--- Exercise materials ---

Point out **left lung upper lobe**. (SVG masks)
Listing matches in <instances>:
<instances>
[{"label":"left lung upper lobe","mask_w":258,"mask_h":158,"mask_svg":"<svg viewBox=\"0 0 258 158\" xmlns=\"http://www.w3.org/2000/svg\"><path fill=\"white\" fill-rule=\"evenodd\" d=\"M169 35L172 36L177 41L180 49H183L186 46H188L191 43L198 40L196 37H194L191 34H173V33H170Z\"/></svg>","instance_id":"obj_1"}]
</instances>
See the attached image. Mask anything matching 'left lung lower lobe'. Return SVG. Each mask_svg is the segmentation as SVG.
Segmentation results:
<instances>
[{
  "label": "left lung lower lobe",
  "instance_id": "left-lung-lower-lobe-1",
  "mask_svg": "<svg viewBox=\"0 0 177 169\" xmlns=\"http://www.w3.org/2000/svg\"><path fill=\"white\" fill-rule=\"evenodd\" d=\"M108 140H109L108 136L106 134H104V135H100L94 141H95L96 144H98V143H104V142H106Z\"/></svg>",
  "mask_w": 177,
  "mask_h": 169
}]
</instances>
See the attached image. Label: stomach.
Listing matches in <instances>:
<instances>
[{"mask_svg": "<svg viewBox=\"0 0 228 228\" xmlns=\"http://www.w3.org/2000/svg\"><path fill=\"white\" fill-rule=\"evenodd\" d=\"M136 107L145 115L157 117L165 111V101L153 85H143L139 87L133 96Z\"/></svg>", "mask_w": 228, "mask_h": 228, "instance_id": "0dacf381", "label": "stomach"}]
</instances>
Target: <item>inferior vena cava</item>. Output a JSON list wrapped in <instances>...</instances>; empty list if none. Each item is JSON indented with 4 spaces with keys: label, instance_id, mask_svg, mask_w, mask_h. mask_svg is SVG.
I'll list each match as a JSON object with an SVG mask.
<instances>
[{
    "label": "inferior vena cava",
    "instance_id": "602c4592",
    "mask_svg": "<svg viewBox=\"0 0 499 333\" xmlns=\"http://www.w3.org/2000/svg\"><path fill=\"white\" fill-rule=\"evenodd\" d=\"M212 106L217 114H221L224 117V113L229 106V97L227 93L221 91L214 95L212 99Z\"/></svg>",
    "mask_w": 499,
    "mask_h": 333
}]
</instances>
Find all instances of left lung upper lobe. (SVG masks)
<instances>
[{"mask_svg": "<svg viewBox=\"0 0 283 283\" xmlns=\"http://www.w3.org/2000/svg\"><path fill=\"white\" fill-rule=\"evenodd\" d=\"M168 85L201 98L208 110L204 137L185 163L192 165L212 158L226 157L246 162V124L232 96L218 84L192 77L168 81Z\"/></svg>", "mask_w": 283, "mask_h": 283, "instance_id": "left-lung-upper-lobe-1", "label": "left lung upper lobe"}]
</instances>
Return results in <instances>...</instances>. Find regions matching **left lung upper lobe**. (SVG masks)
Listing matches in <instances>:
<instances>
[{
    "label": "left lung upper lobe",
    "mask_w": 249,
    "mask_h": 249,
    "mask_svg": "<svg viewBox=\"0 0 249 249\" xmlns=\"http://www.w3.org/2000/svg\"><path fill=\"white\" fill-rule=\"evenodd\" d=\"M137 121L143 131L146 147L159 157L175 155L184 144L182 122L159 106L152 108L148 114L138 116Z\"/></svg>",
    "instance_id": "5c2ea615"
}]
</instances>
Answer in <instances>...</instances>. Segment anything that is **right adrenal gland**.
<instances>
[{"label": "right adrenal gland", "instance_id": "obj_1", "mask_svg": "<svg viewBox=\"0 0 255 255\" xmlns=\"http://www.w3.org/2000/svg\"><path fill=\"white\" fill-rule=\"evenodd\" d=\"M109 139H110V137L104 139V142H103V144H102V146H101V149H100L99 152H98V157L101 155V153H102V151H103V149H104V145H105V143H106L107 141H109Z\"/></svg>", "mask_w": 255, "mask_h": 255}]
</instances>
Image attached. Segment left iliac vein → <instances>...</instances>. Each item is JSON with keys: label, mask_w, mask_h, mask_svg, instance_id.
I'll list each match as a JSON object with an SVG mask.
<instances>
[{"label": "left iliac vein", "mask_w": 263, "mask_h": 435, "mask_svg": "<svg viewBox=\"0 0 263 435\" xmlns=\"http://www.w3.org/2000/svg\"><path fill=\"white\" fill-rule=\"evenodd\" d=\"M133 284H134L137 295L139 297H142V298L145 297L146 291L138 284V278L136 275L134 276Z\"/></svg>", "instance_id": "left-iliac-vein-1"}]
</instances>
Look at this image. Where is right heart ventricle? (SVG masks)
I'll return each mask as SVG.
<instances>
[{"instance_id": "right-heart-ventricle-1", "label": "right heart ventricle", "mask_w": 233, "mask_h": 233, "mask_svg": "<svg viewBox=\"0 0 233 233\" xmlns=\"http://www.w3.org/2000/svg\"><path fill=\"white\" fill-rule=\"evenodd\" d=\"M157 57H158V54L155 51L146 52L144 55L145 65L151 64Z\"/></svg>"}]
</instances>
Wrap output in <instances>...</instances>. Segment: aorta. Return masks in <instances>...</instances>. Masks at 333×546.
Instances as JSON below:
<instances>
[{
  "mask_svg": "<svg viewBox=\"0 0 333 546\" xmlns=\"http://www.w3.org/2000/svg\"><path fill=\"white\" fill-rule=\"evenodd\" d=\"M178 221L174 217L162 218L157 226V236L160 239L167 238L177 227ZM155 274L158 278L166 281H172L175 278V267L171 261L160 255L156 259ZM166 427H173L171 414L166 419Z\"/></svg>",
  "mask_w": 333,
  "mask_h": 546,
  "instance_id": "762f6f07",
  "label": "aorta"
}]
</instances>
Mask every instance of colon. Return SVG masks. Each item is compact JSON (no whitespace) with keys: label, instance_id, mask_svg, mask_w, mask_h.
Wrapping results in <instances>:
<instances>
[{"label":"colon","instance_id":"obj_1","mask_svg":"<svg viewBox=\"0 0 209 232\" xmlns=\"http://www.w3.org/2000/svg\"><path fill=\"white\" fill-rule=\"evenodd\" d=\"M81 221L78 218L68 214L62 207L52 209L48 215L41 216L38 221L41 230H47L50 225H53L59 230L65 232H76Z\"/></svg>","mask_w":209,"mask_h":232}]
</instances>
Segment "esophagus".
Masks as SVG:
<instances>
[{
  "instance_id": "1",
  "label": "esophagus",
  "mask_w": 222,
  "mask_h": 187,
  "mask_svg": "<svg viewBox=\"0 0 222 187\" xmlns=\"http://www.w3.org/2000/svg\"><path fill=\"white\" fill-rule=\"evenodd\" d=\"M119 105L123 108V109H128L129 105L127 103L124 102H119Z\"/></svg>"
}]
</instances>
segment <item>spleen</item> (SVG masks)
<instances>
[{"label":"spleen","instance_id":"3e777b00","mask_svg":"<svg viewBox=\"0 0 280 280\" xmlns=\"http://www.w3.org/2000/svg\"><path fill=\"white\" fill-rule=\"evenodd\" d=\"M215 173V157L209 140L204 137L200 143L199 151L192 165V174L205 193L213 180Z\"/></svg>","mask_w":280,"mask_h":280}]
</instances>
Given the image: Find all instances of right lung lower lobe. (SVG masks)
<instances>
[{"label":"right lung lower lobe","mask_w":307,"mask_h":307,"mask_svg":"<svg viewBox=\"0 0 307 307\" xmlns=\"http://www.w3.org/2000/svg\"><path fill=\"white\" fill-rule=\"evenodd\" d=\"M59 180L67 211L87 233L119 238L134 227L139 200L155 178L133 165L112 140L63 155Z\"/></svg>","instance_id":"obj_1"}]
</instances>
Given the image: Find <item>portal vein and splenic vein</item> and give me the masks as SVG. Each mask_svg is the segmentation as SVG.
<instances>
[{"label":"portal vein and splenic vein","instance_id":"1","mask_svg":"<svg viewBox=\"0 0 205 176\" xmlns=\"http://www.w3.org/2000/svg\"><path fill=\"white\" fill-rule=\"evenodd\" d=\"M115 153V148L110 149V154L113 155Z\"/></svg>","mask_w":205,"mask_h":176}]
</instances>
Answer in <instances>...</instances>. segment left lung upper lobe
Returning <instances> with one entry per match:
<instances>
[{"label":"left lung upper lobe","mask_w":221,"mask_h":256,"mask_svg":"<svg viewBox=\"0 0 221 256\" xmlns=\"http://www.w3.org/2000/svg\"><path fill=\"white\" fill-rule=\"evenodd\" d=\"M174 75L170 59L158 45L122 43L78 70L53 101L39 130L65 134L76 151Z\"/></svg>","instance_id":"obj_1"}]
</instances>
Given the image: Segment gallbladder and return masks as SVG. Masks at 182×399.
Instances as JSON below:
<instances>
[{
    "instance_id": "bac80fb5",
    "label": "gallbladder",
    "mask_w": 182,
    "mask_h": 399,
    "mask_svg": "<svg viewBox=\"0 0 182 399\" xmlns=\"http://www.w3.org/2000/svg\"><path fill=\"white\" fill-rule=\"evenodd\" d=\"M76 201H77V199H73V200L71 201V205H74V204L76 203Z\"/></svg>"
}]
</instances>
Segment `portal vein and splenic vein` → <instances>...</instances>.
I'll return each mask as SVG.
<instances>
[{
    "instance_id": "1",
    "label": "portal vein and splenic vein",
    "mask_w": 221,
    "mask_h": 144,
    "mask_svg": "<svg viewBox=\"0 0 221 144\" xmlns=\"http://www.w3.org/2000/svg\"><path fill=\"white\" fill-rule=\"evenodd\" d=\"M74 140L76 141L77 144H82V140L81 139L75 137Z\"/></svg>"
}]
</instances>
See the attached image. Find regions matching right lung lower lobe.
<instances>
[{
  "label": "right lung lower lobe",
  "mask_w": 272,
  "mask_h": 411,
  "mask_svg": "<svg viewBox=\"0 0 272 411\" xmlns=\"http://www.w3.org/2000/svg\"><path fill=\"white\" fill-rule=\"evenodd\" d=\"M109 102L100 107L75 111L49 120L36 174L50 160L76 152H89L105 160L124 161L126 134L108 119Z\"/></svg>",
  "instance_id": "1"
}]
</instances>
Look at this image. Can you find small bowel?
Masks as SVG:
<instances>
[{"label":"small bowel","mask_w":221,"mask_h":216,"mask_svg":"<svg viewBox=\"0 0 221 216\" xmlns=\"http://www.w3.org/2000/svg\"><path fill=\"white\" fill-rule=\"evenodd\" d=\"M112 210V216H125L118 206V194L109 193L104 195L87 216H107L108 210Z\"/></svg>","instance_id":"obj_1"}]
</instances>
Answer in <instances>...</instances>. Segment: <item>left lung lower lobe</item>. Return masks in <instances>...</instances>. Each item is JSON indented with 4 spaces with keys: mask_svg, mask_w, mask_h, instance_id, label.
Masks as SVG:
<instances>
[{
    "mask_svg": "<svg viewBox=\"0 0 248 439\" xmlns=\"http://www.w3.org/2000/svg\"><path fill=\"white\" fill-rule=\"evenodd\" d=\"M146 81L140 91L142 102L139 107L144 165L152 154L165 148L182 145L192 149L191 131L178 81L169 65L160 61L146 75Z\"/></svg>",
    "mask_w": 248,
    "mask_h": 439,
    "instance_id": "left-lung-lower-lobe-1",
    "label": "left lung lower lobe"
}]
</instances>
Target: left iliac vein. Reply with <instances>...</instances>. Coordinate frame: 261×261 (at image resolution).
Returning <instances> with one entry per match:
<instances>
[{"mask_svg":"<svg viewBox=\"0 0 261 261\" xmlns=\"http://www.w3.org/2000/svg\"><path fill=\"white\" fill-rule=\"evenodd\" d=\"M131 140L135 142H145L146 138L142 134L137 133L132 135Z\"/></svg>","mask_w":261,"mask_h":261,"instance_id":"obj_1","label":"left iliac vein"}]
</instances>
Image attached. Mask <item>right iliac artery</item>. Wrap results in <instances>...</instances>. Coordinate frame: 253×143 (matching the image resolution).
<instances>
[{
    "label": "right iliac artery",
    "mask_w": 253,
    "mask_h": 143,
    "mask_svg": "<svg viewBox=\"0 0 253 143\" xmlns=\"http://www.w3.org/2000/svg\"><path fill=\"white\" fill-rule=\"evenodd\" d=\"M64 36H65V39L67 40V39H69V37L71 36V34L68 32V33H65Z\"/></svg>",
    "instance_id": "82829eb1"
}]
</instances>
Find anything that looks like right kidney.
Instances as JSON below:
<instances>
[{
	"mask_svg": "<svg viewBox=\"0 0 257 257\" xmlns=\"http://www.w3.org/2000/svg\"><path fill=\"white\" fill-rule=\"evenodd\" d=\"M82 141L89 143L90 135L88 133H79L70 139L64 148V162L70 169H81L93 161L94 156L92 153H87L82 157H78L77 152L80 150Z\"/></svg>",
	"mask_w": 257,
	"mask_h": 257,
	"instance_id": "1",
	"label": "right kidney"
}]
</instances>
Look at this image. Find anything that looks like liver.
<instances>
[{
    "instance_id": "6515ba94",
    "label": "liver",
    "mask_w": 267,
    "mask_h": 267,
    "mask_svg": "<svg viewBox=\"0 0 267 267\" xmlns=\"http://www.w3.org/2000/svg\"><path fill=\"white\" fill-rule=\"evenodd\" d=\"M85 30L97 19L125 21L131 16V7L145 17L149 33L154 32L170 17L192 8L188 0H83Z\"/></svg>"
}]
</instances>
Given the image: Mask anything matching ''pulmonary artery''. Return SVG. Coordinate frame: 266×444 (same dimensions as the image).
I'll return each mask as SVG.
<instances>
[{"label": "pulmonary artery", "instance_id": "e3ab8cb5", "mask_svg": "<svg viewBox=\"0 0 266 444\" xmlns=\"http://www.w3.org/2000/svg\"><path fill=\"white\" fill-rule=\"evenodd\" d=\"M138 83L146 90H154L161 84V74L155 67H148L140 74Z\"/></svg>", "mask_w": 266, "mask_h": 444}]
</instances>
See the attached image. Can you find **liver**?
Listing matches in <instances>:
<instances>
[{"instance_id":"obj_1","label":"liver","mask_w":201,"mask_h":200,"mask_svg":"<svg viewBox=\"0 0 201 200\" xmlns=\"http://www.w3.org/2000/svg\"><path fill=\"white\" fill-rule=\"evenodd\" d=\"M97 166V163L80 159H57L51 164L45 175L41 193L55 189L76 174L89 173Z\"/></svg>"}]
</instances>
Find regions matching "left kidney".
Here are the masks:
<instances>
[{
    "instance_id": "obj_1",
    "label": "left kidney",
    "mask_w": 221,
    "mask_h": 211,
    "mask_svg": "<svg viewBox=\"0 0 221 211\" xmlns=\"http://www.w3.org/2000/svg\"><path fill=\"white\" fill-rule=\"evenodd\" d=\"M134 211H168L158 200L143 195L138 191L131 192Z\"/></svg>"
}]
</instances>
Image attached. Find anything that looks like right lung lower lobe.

---

Written instruction
Return every line of the records above that contains the string "pulmonary".

Correct response
Given the image: Mask anything matching ''pulmonary artery''. Return SVG. Coordinate frame: 266×444 (same dimensions as the image).
[{"label": "pulmonary artery", "instance_id": "e3ab8cb5", "mask_svg": "<svg viewBox=\"0 0 266 444\" xmlns=\"http://www.w3.org/2000/svg\"><path fill=\"white\" fill-rule=\"evenodd\" d=\"M138 83L146 90H154L161 84V74L155 67H148L140 74Z\"/></svg>", "mask_w": 266, "mask_h": 444}]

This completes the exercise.